Не льсти себе, ты не слабак и не трус, во всех твоих трепыханиях совершенно нет смысла. Может, Дик не так уж и глуп, в конце концов, может, причина того, что его не заботит смысл вещей, заключается в том, что каким-то образом он понимает, хотя и не может объяснить, и не стал бы объяснять, даже если бы мог, что его просто нет, нет этого смысла; во всяком случае, ни ты, ни он и ни кто другой ничего ни о чем не знает. И Эрма тоже.
Нет, не так. Она будет говорить о смысле, ей нравится играть словами, но в глубине души они интересуют ее так же мало, как и Дика. Пусть только один из них попробует встать однажды на ее пути…
Как в тот раз в Кливленде, когда в нее влюбился тот старый верблюд. Ты никогда не понимал мужчин, которые влюблялись в нее, хотя их было много. Этого типа звали Хоккинсон, он жил там всю свою жизнь, ему принадлежали два или три местных банка, и у него была жена, которая считала его одновременно и Линдером и Дж.П. Морганом. Он был не очень старый, но выглядел древним и высохшим, как будто ставил опыт, сколько времени сумеет протянуть без воды. Когда он двигался, так и казалось, что вот-вот у него заскрипят кости.
Вызванный по телефону однажды днем, ты поехал прямо из офиса на Уотон-авеню, и, когда появился там, Эрма дала тебе прочитать письмо. Оно было от миссис Хоккинсон, в нем говорилось, что, если Эрма не оставит в покое ее драгоценного мужа, последствия будут самые неприятные. Она заявляла, что зайдет к Эрме на следующий день.
— Она может появиться здесь в любую минуту, — сказала Эрма, — и я не хочу ее видеть. Ты не можешь поговорить с ней? Я могла бы послать за Томом Холлом, но обычно адвокаты задают слишком много вопросов.
— Почему бы тебе просто не отказаться от встречи с ней?
— Это не поможет, она будет торчать у дверей до скончания века.
Тебе дали инструкции. Мисс Карр не интересует ни семейная, ни эмоциональная жизнь миссис Хоккинсон.

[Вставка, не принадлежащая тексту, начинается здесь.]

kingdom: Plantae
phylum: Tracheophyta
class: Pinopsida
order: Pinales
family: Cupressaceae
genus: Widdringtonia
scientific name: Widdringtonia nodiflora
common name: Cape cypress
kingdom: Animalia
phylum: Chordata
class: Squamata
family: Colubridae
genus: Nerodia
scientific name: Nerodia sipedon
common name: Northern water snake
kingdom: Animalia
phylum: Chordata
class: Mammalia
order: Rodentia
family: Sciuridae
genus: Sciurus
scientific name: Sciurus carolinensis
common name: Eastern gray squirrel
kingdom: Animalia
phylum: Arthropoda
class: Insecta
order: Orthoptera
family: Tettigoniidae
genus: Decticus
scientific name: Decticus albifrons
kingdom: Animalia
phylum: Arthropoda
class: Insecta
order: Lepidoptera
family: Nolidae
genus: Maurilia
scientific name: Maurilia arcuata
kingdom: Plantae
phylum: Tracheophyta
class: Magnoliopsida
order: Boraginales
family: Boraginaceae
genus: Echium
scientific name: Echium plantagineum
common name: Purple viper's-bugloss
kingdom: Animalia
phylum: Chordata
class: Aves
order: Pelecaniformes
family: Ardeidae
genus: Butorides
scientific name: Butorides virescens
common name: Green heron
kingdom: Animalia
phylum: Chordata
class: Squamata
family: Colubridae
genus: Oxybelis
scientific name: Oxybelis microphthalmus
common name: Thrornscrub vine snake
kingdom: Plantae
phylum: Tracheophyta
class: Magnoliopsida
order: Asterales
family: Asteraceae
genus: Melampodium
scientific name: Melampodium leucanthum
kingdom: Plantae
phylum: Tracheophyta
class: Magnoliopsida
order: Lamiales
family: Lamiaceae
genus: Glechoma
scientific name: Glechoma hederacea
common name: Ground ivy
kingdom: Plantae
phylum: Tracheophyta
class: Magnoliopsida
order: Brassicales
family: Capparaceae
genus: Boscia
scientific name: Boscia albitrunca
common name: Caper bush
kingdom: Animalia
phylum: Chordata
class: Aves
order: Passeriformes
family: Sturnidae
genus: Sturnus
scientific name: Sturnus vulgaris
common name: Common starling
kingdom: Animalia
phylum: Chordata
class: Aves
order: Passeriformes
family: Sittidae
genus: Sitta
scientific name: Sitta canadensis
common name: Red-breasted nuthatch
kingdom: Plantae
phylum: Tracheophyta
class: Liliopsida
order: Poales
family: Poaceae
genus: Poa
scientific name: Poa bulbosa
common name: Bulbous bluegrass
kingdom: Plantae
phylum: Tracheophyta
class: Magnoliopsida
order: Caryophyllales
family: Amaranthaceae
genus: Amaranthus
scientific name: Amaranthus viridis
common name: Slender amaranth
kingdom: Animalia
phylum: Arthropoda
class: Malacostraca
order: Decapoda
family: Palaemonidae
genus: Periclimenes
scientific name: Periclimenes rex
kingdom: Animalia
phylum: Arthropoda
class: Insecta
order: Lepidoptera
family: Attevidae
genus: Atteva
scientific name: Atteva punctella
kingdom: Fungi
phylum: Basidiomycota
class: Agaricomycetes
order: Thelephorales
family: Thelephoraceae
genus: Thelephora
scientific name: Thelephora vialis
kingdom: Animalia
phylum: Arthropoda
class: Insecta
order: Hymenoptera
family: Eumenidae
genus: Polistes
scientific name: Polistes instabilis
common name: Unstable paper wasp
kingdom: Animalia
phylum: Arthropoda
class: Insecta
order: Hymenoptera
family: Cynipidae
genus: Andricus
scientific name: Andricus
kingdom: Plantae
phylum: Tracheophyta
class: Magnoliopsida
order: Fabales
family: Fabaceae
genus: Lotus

Если мистер Хоккинсон опять предложит развлечь ее, весь вечер играя Дебюсси на ее «Стейнвее», мисс Карр с благодарностью примет это предложение, и ее совершенно не волнует реакция миссис Хоккинсон.
В дверь позвонили; горничная доложила о визите леди, которую проводила в библиотеку; ты вошел туда, представился адвокатом мисс Карр, который выполняет ее инструкции, проинформировал даму, что после полного и тщательного рассмотрения было достигнуто решение, что она может катиться к черту. Это было очень неприятно. Сначала миссис Хоккинсон бесилась и угрожала, затем рыдала и умоляла тебя сохранить ей мужа.
Ты был тронут, искренне жалел ее, и, когда она наконец покинула дом, ты разыскал Эрму, злой и негодующий из-за того, что тебя втянули в такое отвратительное дело. Ты произнес пылкую речь, слушая которую Эрма беззаботно улыбалась.
— Почему я должна чем-то для нее жертвовать только потому, что она не умеет себя вести? — спросила она. — Мне не нужен ее драгоценный муж, но временами он бывает забавным. Если бы я пожелала его, я бы его взяла. Билл, милый, не говори мне, что я должна сохранить семью.
— Я не говорю тебе, что ты что-то должна. Это просто вопрос достойных человеческих чувств. Эта женщина действительно страдает, она глубоко несчастна.
— Ты глуп и не понимаешь, что говоришь, — заявила Эрма. — Ты считаешь, что мы не имеем права взять то, что нам хочется, только потому, что от этого кто-то станет страдать?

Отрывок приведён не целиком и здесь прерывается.